In a 2-1 vote, the FCC approved and released an NPRM Thursday (http://fcc.us/1fs0xoA0) that proposes eliminating the UHF ownership discount and “tentatively” decides that only ownership groups that already exist or had pending applications in front of the commission by Thursday would be grandfathered in if the rulemaking process leads to an order.
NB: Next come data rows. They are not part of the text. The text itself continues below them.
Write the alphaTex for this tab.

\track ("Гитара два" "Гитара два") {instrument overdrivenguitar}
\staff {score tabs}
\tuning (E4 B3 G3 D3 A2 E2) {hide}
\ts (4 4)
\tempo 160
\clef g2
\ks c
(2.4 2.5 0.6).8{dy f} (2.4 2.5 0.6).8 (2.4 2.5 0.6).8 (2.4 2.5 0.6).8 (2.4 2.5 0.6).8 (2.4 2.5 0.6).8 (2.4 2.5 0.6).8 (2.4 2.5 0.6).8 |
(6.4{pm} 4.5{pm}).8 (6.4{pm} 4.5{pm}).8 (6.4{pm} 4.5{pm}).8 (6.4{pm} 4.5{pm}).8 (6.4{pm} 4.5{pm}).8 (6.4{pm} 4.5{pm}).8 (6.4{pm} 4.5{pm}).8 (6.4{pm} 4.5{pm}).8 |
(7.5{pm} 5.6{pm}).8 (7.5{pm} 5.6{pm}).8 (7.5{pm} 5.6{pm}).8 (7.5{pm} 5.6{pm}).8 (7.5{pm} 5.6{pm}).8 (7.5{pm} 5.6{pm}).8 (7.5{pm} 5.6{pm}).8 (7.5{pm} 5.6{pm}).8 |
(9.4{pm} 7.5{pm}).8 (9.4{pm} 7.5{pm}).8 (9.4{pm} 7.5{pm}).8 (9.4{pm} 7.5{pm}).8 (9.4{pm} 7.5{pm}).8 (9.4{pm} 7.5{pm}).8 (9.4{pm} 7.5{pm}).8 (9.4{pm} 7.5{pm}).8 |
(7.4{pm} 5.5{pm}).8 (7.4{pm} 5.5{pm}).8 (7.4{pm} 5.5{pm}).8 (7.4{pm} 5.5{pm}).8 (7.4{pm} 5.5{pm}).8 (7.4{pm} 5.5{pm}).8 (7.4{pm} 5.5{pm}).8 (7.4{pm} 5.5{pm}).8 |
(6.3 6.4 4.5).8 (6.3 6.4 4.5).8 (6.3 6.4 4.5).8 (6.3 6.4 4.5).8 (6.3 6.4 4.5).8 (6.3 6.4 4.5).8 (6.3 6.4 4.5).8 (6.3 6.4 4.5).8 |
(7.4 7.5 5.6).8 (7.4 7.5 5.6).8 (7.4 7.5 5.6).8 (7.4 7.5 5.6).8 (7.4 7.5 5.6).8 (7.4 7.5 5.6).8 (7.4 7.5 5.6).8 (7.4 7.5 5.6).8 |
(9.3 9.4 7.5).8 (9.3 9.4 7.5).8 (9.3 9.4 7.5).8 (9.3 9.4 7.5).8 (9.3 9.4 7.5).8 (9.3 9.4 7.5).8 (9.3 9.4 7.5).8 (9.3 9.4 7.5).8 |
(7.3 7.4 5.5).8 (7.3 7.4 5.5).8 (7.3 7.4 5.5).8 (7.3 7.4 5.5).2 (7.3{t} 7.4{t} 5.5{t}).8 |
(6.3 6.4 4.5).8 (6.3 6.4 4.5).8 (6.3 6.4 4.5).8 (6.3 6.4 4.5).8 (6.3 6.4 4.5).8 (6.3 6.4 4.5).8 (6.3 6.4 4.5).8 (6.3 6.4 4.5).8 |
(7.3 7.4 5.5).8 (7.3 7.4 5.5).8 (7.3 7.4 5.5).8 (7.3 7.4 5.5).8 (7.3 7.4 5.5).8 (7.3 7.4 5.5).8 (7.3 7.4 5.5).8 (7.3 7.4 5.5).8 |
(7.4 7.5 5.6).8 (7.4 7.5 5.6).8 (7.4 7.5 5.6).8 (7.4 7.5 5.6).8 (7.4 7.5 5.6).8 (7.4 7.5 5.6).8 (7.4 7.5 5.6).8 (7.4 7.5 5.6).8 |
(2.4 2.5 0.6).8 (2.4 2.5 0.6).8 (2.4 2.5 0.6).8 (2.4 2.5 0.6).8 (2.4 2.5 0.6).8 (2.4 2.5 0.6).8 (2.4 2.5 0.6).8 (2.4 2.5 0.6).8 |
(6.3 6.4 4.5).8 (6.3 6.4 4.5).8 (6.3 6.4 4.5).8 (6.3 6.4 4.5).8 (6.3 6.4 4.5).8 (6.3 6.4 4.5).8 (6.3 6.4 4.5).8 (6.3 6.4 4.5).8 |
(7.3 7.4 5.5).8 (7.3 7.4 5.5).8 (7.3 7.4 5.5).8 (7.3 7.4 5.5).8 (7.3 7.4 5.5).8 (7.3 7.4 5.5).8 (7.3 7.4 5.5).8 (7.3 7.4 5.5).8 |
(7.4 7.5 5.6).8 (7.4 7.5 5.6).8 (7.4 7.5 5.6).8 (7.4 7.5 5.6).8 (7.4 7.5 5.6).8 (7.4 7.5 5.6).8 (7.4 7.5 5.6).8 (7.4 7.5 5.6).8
The private sector must be just as involved as the U.S. government in improving cybersecurity -- particularly when it comes to economic cyberespionage and intellectual property theft, said former Secretary of Homeland Security Michael Chertoff Thursday. Chertoff is now of counsel at Covington & Burling and chairman of the Chertoff Group, which consults with companies on cybersecurity issues. Industry actors can no longer consider increasing their cybersecurity protections a “luxury” -- it’s now a necessary protection of economic growth and profitability, he said at a Covington & Burling-George Washington University Cybersecurity Initiative event. Cybertheft has become the “preferred pathway” for entities to steal intellectual property -- and it’s the most visible cyberthreat the U.S. faces, Chertoff said. Recent studies have confirmed the Obama administration’s position that the pace of economic cyberespionage and intellectual property theft are accelerating, Chertoff said. He said the Commission on the Theft of American Intellectual Property (IP Commission) and others have estimated the theft of U.S. intellectual property is worth up to $300 billion annually.